#### EXERCISE PROMPT
Please copy out every line of the listing below in which the word "JSON" appears.

#### INPUT FOR THIS TASK

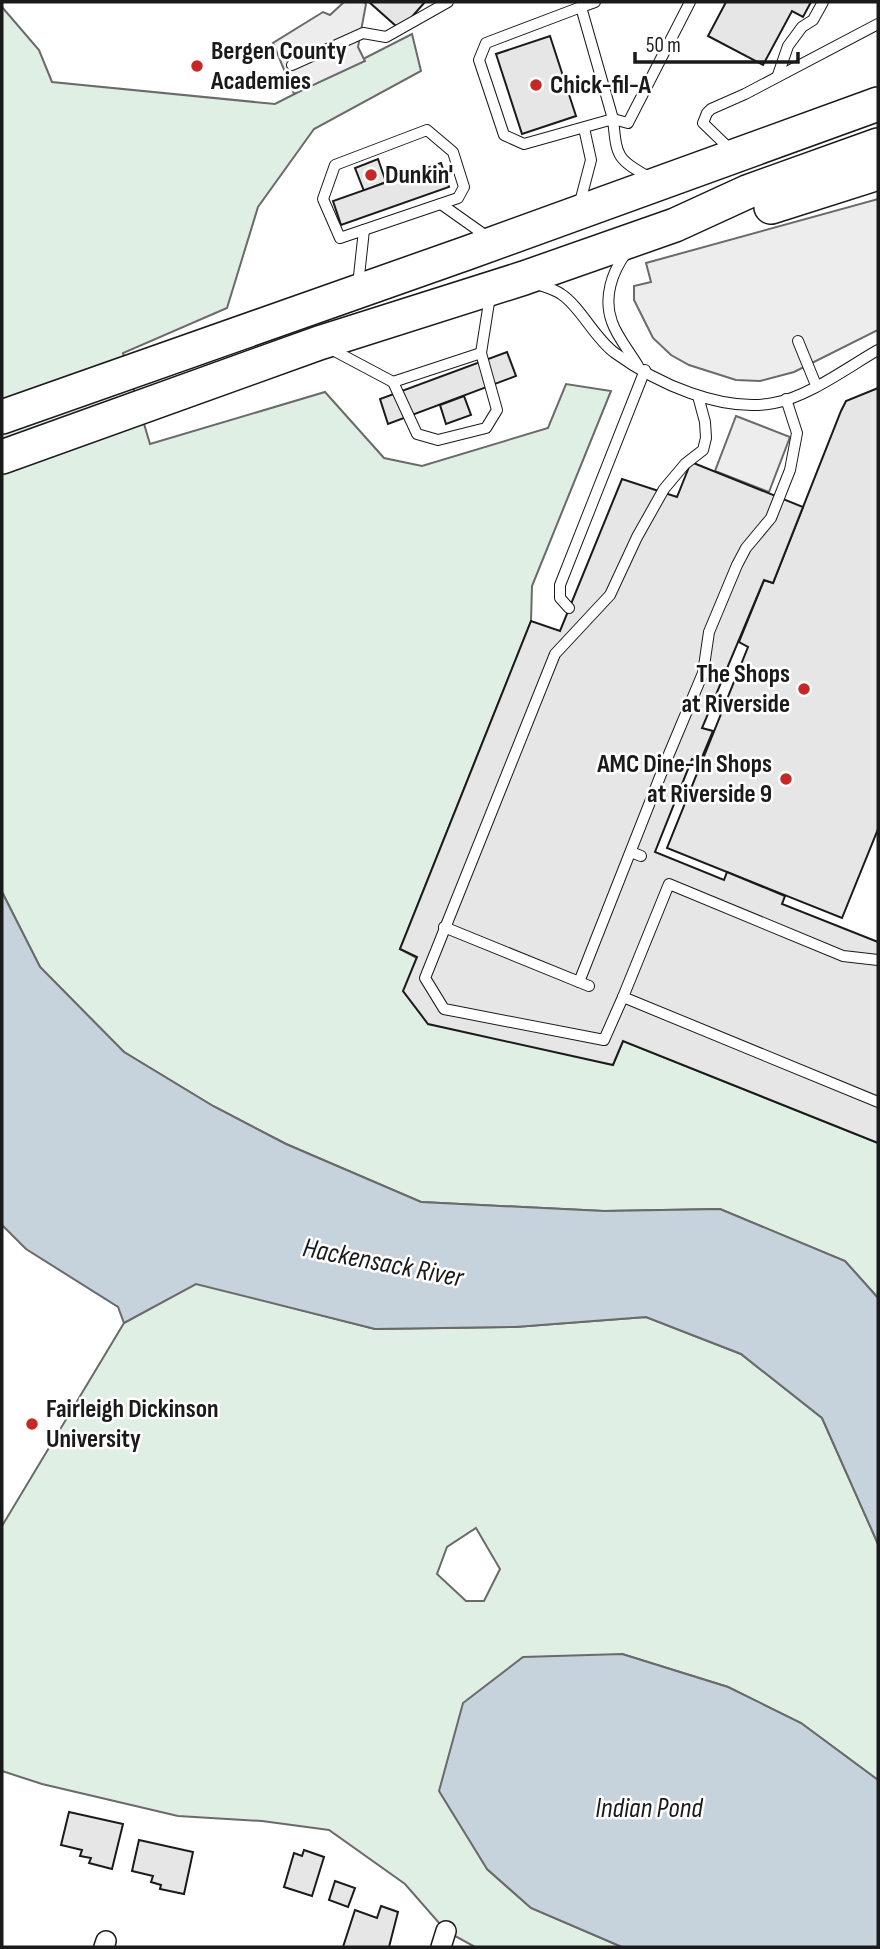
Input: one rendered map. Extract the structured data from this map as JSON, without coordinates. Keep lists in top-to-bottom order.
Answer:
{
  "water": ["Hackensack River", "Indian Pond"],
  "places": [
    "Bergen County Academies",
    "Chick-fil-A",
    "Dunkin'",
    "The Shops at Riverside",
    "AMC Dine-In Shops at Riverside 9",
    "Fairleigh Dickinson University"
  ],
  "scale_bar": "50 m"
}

* * *

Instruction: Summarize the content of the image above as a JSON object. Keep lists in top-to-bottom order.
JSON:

#### RESULT FOR THIS TASK
Input: one rendered map. Extract the structured data from this map as JSON, without coordinates. Keep lists in top-to-bottom order.
Instruction: Summarize the content of the image above as a JSON object. Keep lists in top-to-bottom order.
JSON:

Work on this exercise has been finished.